**ABOUT THIS TASK**
Everything in the listing must be repeated word for word.

**DATA**
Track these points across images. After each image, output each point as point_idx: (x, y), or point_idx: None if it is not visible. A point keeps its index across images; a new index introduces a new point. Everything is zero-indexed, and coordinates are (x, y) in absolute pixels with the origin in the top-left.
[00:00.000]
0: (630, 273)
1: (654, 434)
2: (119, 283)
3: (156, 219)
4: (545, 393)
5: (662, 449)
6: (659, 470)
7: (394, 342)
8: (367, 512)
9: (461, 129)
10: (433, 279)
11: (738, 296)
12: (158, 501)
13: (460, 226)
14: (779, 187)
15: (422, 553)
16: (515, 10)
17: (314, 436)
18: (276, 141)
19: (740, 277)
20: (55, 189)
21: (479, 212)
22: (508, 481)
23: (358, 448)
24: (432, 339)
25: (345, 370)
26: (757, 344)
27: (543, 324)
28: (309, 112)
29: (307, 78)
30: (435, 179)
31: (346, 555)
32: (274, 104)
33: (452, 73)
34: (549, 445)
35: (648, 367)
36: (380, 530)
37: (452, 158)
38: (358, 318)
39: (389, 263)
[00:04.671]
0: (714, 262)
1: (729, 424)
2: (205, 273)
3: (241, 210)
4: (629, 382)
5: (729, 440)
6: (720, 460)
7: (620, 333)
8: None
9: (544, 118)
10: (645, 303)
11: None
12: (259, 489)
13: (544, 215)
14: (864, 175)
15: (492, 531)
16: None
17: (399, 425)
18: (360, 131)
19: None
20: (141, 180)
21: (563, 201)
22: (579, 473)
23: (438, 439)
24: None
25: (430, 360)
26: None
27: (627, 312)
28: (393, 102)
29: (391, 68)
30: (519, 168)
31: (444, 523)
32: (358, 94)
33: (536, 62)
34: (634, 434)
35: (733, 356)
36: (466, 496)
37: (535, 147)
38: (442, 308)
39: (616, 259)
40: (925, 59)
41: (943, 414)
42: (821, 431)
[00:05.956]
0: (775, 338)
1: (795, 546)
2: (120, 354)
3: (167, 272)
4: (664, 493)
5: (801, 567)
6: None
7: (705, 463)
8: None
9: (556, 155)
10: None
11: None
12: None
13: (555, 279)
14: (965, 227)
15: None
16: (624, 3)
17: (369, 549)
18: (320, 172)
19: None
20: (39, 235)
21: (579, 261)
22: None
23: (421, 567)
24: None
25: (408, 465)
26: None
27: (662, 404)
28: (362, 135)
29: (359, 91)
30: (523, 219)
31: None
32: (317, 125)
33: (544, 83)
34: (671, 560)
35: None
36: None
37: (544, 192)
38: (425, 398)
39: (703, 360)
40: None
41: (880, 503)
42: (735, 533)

**OUTPUT OF THE TASK**
Track these points across images. After each image, output each point as point_idx: (x, y), or point_idx: None if it is not visible. A point keeps its index across images; a new index introduces a new point. Everything is zero-indexed, and coordinates are (x, y) in absolute pixels with the origin in the top-left.
[00:00.000]
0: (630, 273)
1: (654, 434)
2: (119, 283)
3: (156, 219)
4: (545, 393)
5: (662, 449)
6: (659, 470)
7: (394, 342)
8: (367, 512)
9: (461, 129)
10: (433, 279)
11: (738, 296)
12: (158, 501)
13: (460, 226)
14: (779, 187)
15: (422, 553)
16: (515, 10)
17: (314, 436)
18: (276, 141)
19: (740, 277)
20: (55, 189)
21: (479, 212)
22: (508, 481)
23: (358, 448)
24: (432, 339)
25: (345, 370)
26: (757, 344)
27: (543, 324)
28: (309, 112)
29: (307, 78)
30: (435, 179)
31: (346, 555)
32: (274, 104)
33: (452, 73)
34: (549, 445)
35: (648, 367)
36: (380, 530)
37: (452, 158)
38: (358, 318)
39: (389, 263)
[00:04.671]
0: (714, 262)
1: (729, 424)
2: (205, 273)
3: (241, 210)
4: (629, 382)
5: (729, 440)
6: (720, 460)
7: (620, 333)
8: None
9: (544, 118)
10: (645, 303)
11: None
12: (259, 489)
13: (544, 215)
14: (864, 175)
15: (492, 531)
16: None
17: (399, 425)
18: (360, 131)
19: None
20: (141, 180)
21: (563, 201)
22: (579, 473)
23: (438, 439)
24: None
25: (430, 360)
26: None
27: (627, 312)
28: (393, 102)
29: (391, 68)
30: (519, 168)
31: (444, 523)
32: (358, 94)
33: (536, 62)
34: (634, 434)
35: (733, 356)
36: (466, 496)
37: (535, 147)
38: (442, 308)
39: (616, 259)
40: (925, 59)
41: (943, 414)
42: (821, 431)
[00:05.956]
0: (775, 338)
1: (795, 546)
2: (120, 354)
3: (167, 272)
4: (664, 493)
5: (801, 567)
6: None
7: (705, 463)
8: None
9: (556, 155)
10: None
11: None
12: None
13: (555, 279)
14: (965, 227)
15: None
16: (624, 3)
17: (369, 549)
18: (320, 172)
19: None
20: (39, 235)
21: (579, 261)
22: None
23: (421, 567)
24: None
25: (408, 465)
26: None
27: (662, 404)
28: (362, 135)
29: (359, 91)
30: (523, 219)
31: None
32: (317, 125)
33: (544, 83)
34: (671, 560)
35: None
36: None
37: (544, 192)
38: (425, 398)
39: (703, 360)
40: None
41: (880, 503)
42: (735, 533)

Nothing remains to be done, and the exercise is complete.